Platelet protein shake as playmaker

In this issue of Blood, Burkhart et al provide an impressive near complete quantitative analysis of the proteins in platelets, encompassing almost 4000 proteins and representing approximately 85% of the total protein content.¹ 

Since the beginning of proteomics research on blood platelets, the aim has been to count all the proteins in these anucleate cells to better understand their role in health and disease and to improve antithrombotic medication. This is the biochemist's approach: one needs to know which molecules are expressed in a cell for optimally modulating its function. Especially in platelets with limited mRNA translation, knowledge of the protein content and profile might be more relevant than information on the mRNA transcriptome. The present paper from Burkhart et al is a major and decisive step forward to achieve this goal.¹  However, there are still some challenges ahead.

During the past decade, several research groups have generated preliminary lists of the platelet proteome and of posttranslational modifications of platelet proteins, such as the sites of phosphorylation, palmitoylation, or N-glycosylation. Together, they identified more than 2000 proteins and more than 1000 posttranslational modifications in resting and activated platelets.^2-4  Because these lists show no more than partial overlap with those of the platelet transcriptome, the field has been waiting for an updated, more extensive proteomic analysis. Interest in platelet proteomics is also boosted by indications that the platelet protein content varies with age and in patients with cardiovascular or other diseases.^5-7  Even antiplatelet medication (clopidogrel, aspirin) may provoke changes in platelet protein expression levels. Hence, it is relevant not only to find the missing platelet proteins, but also to know the precise amounts of these proteins.

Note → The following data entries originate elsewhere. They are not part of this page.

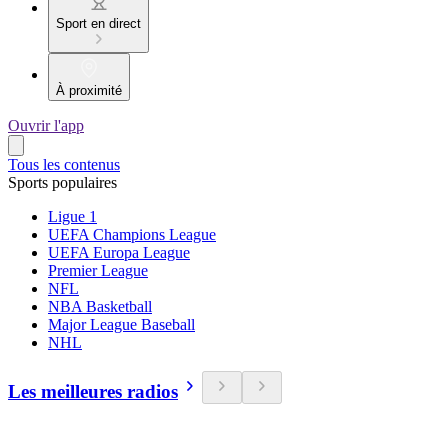
Sport en direct
À proximité
Ouvrir l'app
Tous les contenus
Sports populaires
Ligue 1
UEFA Champions League
UEFA Europa League
Premier League
NFL
NBA Basketball
Major League Baseball
NHL
Les meilleures radios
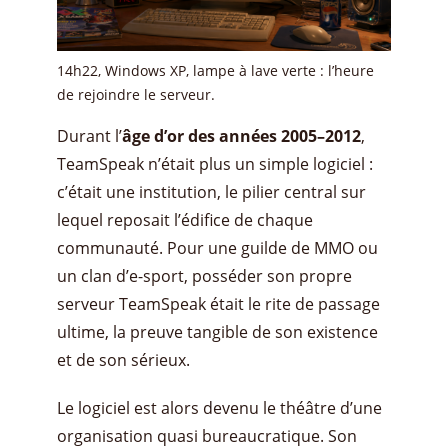
14h22, Windows XP, lampe à lave verte : l’heure
de rejoindre le serveur.
Durant l’
âge d’or des années 2005–2012
,
TeamSpeak n’était plus un simple logiciel :
c’était une institution, le pilier central sur
lequel reposait l’édifice de chaque
communauté. Pour une guilde de MMO ou
un clan d’e-sport, posséder son propre
serveur TeamSpeak était le rite de passage
ultime, la preuve tangible de son existence
et de son sérieux.
Le logiciel est alors devenu le théâtre d’une
organisation quasi bureaucratique. Son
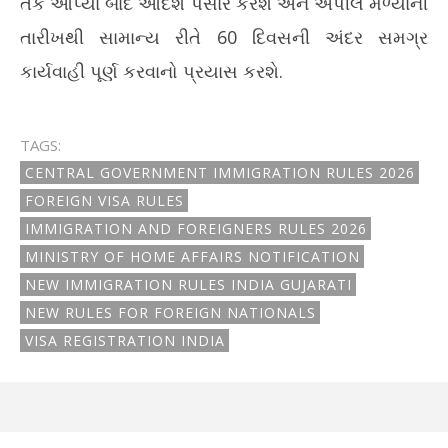
તક આપ્યા બાદ આદેશ પસાર કરશે અને અપીલ મળ્યાની
તારીખથી સામાન્ય રીતે 60 દિવસની અંદર સમગ્ર
કાર્યવાહી પૂર્ણ કરવાનો પ્રયાસ કરશે.
TAGS:
CENTRAL GOVERNMENT IMMIGRATION RULES 2026
FOREIGN VISA RULES
IMMIGRATION AND FOREIGNERS RULES 2026
MINISTRY OF HOME AFFAIRS NOTIFICATION
NEW IMMIGRATION RULES INDIA GUJARATI
NEW RULES FOR FOREIGN NATIONALS
VISA REGISTRATION INDIA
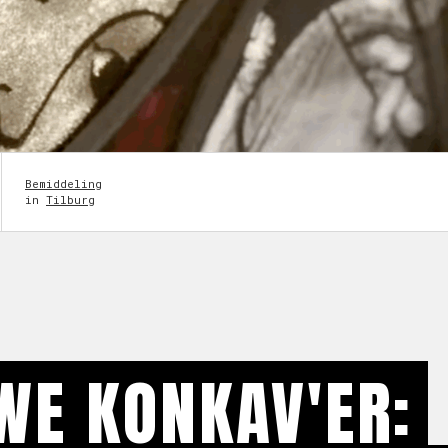
Bemiddeling
in
Tilburg
WE KONKAV'ER:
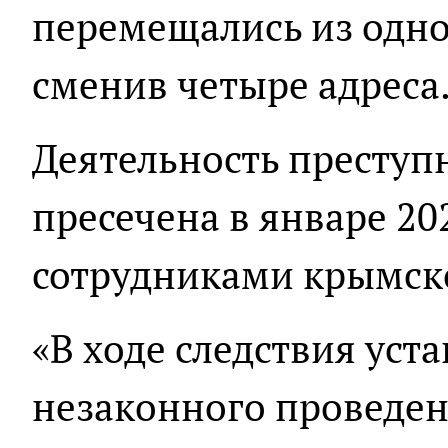
перемещались из одно
сменив четыре адреса
Деятельность преступ
пресечена в январе 2
сотрудниками крымск
«В ходе следствия уста
незаконного проведен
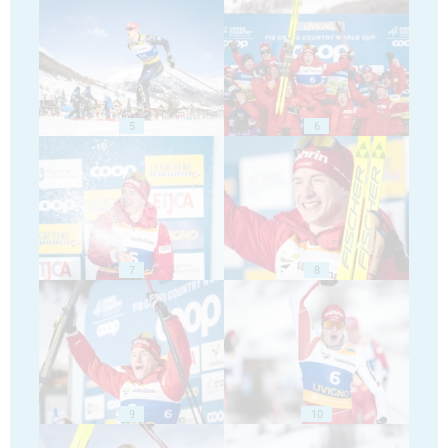
5
6
7
8
9
10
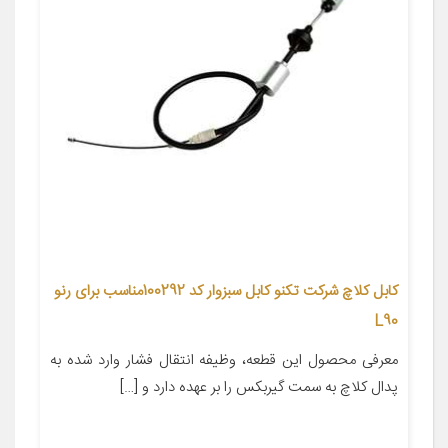
کابل کلاچ شرکت تکنو کابل سبزوار کد 100292مناسب برای رنو
L90
معرفی محصول این قطعه، وظیفه انتقال فشار وارد شده به
پدال کلاچ به سمت گیربکس را بر عهده دارد و […]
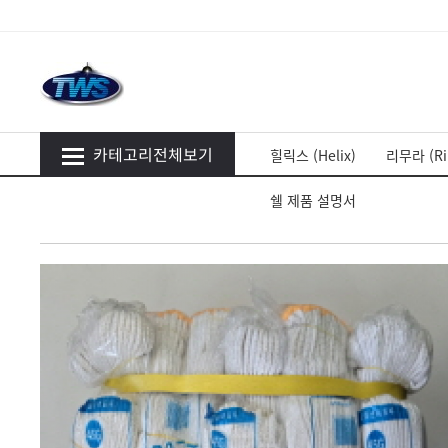
카테고리전체보기
힐릭스 (Helix)
리무라 (Ri
쉘 제품 설명서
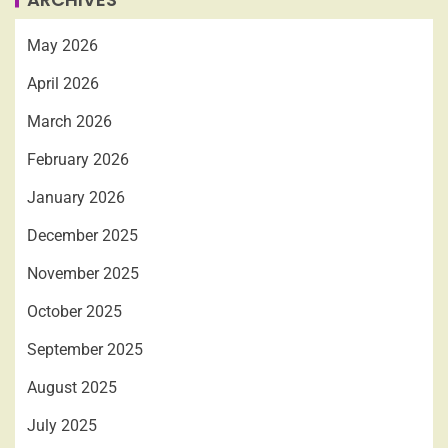
May 2026
April 2026
March 2026
February 2026
January 2026
December 2025
November 2025
October 2025
September 2025
August 2025
July 2025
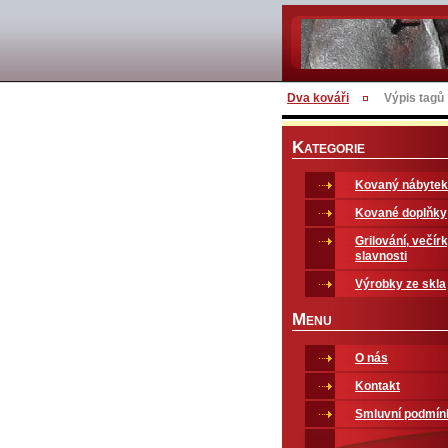
Dva kováři
Výpis tagů
K
ATEGORIE
Kovaný nábytek
Kované doplňky
Grilování, večírk
slavnosti
Výrobky ze skla
M
ENU
O nás
Kontakt
Smluvní podmín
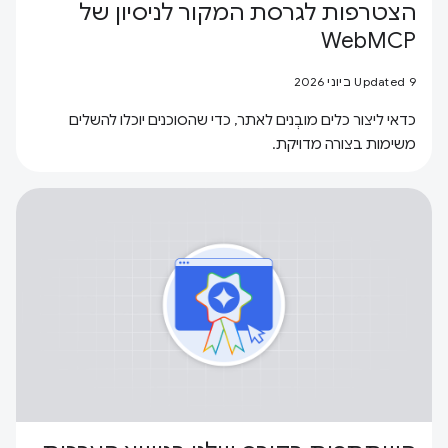
הצטרפות לגרסת המקור לניסיון של
WebMCP
Updated 9 ביוני 2026
כדאי ליצור כלים מובְנים לאתר, כדי שהסוכנים יוכלו להשלים
משימות בצורה מדויקת.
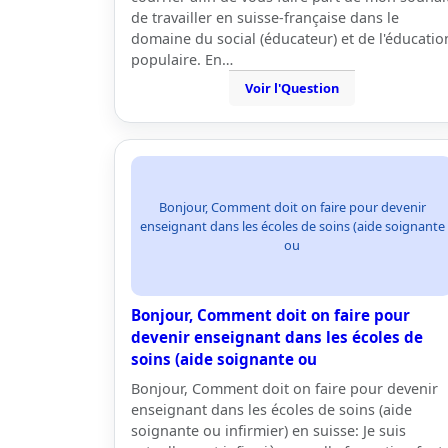
de travailler en suisse-française dans le
domaine du social (éducateur) et de l'éducatio
populaire. En…
Voir l'Question
Bonjour, Comment doit on faire pour devenir
enseignant dans les écoles de soins (aide soignante
ou
Bonjour, Comment doit on faire pour
devenir enseignant dans les écoles de
soins (aide soignante ou
Bonjour, Comment doit on faire pour devenir
enseignant dans les écoles de soins (aide
soignante ou infirmier) en suisse: Je suis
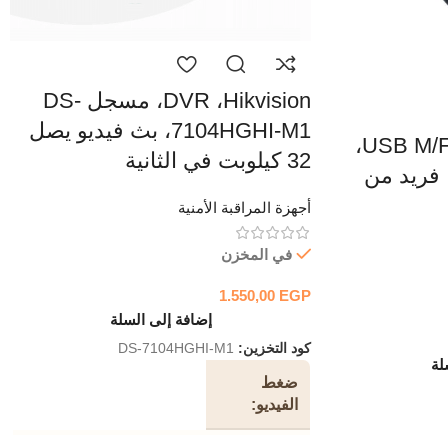
DVR ،Hikvision، مسجل DS-
7104HGHI-M1، بث فيديو يصل
2B، كابل (DC016)، USB M/F،
32 كيلوبت في الثانية
يع، 3 متر، فريد من
أجهزة المراقبة الأمنية
في المخزن
1.550,00
EGP
إضافة إلى السلة
كود التخزين:
DS-7104HGHI-M1
لة
ضغط
الفيديو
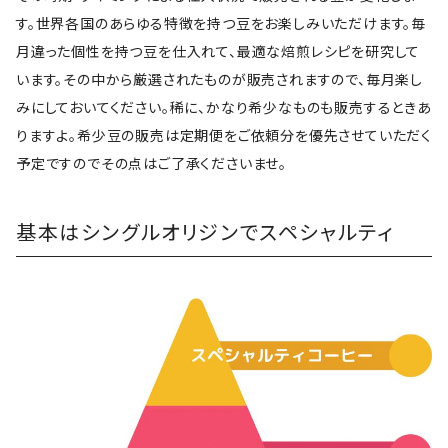
す。世界各国のあらゆる特徴を持つ豆をお楽しみいただけます。毎
月違った個性を持つ豆を仕入れて、最適な焙煎レシピを研究して
います。その中から厳選されたものが販売されますので、毎月楽し
みにしておいてください。稀に、かなり希少なものも販売するときあ
りますよ。希少豆の販売は定期便をご依頼分を優先させていただく
予定ですのでその点はご了承くださいませ。
基本はシングルオリジンでスペシャルティ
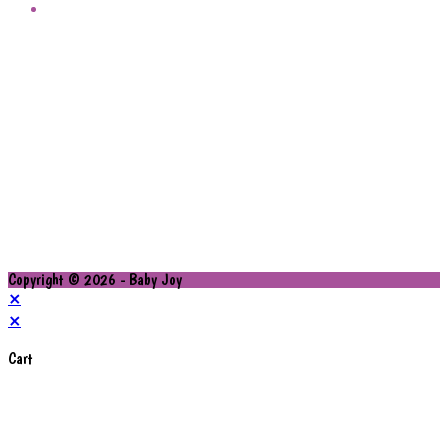
Copyright © 2026 - Baby Joy
×
×
Cart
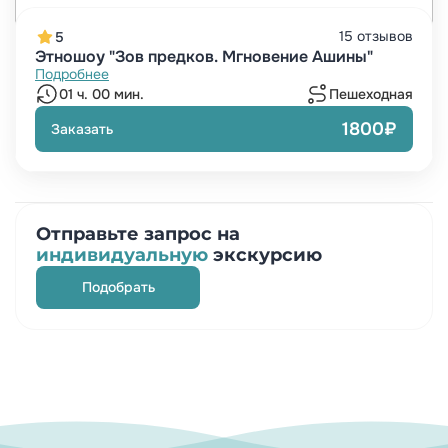
15 отзывов
5
Этношоу "Зов предков. Мгновение Ашины"
Подробнее
01 ч. 00 мин.
Пешеходная
1800₽
Заказать
Отправьте запрос на
индивидуальную
экскурсию
Подобрать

Burkhart and colleagues have managed to identify more than 4000 proteins in human platelets, and determined the copy numbers of approximately 3700 of those. The authors used well-purified, washed platelets, with no more than 1% of the proteins derived from plasma. The proteins quantified in this paper covered 80% to 85% of the entire platelet protein content. Intra-subject variation of the analysis was small, with 85% of the proteins showing no significant difference between consecutive blood donations. Remarkably, the inter-subject variance was also small for low as well as high copy numbers, with 85% of the quantified proteins showing (almost) no variation among healthy donors. Hence, despite the delicacy of the process of platelet shedding from megakaryocytes and the relatively fast turnover of circulating platelets, their proteome appears to be surprisingly stable. Another remarkable finding is that the protein profile does not correlate at all with earlier published transcriptome analyses, implicating that—at least in anucleate platelets—the protein composition is not a mere reflection of the mRNA content. Clearly, the quantitative protein list has many applications. It allows calculating stoichiometries between subunits of protein complexes and protein isoforms and, thus, will help to understand the biochemistry of these proteins. For instance, the finding that 3 phospholipase Cβ isoforms are present at similar copy numbers implies that all 3 will have relevant roles in agonist-induced Ca²⁺ signaling.⁸  The protein list contains many other surprises; for example, a relatively high expression of ubiquitination proteins in platelets.

Not disputing the major achievements made by Burkhart et al, there is still room for improvement. Proteomics analysis starts with trypsin digestion of a cell lysate, which gives specific problems. For instance, this procedure may result in underestimation of glycoproteins and proteins with high hydrophobicity or with multiple transmembrane domains. In addition, other proteins (eg, proteases) may form trypsin digestion fragments that due to their size or sequence are difficult to analyze, while protein isoforms may produce identical or indefinable sets of peptide fragments. This explains why in the new list G-protein–coupled receptors and other important membrane proteins are underrepresented. In addition, it is still problematic to quantify proteins with copy numbers below 500 per platelet. Specific enrichment procedures need to be employed in this case.

The procedure of protein quantification applied in the article by Burkhart et al uses a new method for conversion of mass spectrometry peaks to protein copy numbers. The authors use the so-called normalized spectral abundance factor (NSAF),¹  which is a normalization procedure developed by the Washburn group, and corrects for the size of a given protein.⁹  Although the right control experiments were performed, further adaptation may be needed to precisely determine the amounts of proteins with difficult trypsin cleavage patterns. This may explain deviations between current expression numbers with those of other publications for several (membrane) proteins (eg, CD9), glycoprotein Ibβ, integrin α₂, and gelsolin. Conceivably, the quantification can be improved by using fine-tuned normalization procedures or specific sets of calibration proteins. The next challenge now is to come to a fully calibrated quantitative protein database.

Yet, the current possibility to assess an almost complete platelet proteome with relatively small blood samples opens new avenues for research and diagnosis. The underlying concept is that protein expression levels and posttranslational modifications in platelets are controlled by multiple physiologic processes in health and disease, and are modulated by medication (see figure). Conversely, the composition and modification of these proteins could affect these physiologic processes. What the precise consequences are of variation in the platelet protein pattern will become clear in the near future.